In some cases, the tongue may become numb or tingling as a result of a cerebral vascular accident (CVA) or stroke. In these cases, other symptoms include a severe headache, weakness on one side of the body, difficulty raising an arm or standing up, loss of sensitivity, vision changes, asymmetrical face, confusion, nausea or vomiting. These are signs of reduced blood flow to the brain.
What to Do: If you suspect you have a stroke, call an ambulance or go to the emergency room right away.
Hypoglycemia is characterized by low sugar levels in the blood. It can cause numbness of the tongue and mouth, tremors, weakness, blurred vision and pallor.
What to do: If your blood sugar is low, you should consume at least 15 g of liquid carbohydrates such as a tablespoon of honey. You should then measure your sugar level 15 minutes after consuming the carbs. If your blood sugar stays below 4.0 mmol/L, you should go to the emergency room.
A numb tongue or mouth can be the result of eating very hot food or drinking a hot beverage. It can damage the inner lining of the mouth, causing symptoms such as loss of sensitivity, redness, pain and burning.

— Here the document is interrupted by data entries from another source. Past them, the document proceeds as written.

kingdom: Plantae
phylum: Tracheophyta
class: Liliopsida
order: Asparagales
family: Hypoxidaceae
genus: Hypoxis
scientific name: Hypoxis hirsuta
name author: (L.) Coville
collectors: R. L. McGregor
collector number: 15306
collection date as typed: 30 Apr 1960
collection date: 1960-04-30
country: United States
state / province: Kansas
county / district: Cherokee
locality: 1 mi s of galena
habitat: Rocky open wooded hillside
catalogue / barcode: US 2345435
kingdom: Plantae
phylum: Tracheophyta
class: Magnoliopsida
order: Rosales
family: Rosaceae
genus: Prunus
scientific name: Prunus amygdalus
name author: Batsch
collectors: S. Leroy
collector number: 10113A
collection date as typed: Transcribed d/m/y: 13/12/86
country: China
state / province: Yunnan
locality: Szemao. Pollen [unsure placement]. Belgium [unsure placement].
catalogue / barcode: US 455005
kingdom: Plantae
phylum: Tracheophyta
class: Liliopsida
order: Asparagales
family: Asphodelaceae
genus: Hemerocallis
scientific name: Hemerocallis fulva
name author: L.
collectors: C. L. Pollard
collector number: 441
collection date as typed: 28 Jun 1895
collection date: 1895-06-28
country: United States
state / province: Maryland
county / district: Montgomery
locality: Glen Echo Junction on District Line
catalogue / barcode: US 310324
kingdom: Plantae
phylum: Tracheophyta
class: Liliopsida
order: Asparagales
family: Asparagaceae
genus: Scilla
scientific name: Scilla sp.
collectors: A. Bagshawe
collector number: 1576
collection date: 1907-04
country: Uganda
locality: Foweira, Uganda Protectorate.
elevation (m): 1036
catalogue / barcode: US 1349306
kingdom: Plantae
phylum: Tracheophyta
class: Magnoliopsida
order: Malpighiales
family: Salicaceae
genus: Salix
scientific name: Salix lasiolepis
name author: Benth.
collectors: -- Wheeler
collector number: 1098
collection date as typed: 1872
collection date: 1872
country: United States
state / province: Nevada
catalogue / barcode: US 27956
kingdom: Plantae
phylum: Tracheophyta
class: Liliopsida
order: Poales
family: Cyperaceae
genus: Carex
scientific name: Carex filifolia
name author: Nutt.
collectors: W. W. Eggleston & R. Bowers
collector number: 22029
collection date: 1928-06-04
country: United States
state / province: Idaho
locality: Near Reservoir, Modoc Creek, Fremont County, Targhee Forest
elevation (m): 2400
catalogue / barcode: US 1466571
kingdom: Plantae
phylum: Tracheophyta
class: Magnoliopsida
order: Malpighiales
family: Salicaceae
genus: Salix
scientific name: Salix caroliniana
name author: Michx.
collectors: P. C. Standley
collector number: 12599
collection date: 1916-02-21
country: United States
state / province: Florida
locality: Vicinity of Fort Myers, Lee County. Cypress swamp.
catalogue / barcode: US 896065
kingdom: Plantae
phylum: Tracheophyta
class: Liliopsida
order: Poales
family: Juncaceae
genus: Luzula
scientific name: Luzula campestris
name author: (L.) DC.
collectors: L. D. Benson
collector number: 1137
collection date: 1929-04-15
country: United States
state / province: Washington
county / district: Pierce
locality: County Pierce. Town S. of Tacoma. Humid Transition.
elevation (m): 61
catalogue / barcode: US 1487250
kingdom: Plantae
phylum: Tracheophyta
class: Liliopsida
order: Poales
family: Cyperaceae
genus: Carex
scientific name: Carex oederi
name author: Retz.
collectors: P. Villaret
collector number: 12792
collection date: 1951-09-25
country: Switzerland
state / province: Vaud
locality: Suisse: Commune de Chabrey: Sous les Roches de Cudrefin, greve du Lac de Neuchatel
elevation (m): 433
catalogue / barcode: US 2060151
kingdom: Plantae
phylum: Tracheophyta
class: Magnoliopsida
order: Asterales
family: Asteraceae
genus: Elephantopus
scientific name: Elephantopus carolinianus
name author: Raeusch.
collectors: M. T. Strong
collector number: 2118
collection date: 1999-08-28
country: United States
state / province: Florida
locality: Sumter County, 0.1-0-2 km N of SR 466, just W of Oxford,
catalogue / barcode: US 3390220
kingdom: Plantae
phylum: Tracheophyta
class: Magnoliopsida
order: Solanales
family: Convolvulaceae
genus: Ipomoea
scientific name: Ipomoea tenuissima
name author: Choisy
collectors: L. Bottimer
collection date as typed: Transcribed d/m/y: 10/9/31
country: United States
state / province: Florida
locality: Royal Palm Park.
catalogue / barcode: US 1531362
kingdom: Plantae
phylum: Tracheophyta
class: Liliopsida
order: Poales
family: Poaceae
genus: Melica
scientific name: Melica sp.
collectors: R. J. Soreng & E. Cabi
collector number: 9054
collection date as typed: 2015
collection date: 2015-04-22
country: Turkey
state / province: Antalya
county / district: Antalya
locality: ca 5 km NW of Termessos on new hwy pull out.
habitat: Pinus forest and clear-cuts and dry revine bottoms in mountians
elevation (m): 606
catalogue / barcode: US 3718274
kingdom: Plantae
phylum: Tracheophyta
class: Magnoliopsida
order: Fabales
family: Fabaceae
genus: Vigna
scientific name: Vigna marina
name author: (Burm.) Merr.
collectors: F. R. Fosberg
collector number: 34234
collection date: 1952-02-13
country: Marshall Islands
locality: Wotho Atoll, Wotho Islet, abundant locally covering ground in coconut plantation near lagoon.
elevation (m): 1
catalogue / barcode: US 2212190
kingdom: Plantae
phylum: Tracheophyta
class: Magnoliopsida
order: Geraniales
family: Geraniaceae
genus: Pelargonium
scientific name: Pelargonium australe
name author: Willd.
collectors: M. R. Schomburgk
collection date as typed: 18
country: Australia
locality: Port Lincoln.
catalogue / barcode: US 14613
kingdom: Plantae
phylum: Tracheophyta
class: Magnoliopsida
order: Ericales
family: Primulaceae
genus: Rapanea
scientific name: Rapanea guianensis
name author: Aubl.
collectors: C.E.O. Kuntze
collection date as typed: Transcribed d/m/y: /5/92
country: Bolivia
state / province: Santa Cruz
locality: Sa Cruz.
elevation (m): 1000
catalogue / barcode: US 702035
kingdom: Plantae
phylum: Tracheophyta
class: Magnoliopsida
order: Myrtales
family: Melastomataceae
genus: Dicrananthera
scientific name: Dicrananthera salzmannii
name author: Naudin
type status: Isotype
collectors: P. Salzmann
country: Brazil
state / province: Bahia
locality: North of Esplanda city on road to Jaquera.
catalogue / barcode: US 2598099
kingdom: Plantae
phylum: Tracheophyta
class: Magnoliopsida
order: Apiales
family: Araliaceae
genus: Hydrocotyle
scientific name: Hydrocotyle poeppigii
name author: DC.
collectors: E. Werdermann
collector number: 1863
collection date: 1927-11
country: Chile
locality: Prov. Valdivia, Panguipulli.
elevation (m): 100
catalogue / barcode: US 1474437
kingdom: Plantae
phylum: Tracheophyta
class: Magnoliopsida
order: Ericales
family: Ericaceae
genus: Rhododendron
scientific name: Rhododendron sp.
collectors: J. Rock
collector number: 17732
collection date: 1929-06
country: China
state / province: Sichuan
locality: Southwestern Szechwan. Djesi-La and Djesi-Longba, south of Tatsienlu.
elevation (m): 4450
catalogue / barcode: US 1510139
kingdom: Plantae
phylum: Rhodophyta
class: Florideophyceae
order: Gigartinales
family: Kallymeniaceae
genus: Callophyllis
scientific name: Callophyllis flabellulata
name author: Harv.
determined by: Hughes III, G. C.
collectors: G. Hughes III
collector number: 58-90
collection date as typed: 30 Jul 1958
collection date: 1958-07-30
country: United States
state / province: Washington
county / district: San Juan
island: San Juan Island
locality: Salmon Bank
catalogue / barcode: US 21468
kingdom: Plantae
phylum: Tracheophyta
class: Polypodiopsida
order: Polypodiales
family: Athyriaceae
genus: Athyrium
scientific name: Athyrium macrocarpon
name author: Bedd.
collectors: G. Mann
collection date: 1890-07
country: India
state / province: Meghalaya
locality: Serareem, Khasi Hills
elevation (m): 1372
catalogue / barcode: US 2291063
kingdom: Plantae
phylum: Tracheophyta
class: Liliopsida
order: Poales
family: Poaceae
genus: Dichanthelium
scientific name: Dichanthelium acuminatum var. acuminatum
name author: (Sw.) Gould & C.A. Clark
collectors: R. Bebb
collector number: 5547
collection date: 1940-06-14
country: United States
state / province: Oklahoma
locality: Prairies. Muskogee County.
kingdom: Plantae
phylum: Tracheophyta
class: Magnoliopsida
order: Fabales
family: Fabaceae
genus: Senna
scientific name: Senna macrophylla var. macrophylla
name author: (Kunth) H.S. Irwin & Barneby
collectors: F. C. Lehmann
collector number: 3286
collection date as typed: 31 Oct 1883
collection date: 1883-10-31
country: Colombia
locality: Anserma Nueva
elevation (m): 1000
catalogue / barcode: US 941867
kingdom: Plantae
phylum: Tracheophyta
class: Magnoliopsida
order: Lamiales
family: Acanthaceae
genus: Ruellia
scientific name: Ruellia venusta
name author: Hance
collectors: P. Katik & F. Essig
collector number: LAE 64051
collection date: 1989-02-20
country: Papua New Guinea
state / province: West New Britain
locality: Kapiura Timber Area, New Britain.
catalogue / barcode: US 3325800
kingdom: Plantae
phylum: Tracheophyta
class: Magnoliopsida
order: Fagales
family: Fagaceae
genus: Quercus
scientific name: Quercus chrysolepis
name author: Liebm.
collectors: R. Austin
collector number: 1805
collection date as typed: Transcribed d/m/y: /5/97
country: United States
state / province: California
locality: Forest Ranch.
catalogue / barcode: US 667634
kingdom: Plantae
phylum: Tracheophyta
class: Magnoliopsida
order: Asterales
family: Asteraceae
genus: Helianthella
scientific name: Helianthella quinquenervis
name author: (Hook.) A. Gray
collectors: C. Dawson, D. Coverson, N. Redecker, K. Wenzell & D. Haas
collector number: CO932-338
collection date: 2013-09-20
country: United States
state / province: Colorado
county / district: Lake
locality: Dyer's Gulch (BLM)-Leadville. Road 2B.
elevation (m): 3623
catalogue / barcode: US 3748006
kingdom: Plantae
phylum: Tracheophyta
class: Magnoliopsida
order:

These symptoms can last for hours or days, depending on the severity of the burn.
What to Do: One way to relieve burn-related symptoms is to eat something cold to soothe the affected areas. Using cough drops or chewing peppermint gum can also help relieve burning or numbness in the tongue. If the burn is severe or you notice blood, you should see a doctor for evaluation and treatment as needed.
Facial paralysis can occur when the facial nerve becomes inflamed. It causes loss of control of the muscles on one side of the face and can cause symptoms such as a distorted mouth, difficulty making facial expressions, and mild numbness on the affected side, which may include the tongue.
What to do: To improve paralysis and facial movements, exercises such as inflating balloons, opening your mouth wide and making different facial movements are recommended. Prescription medications may also be necessary, and more severe cases may require surgery.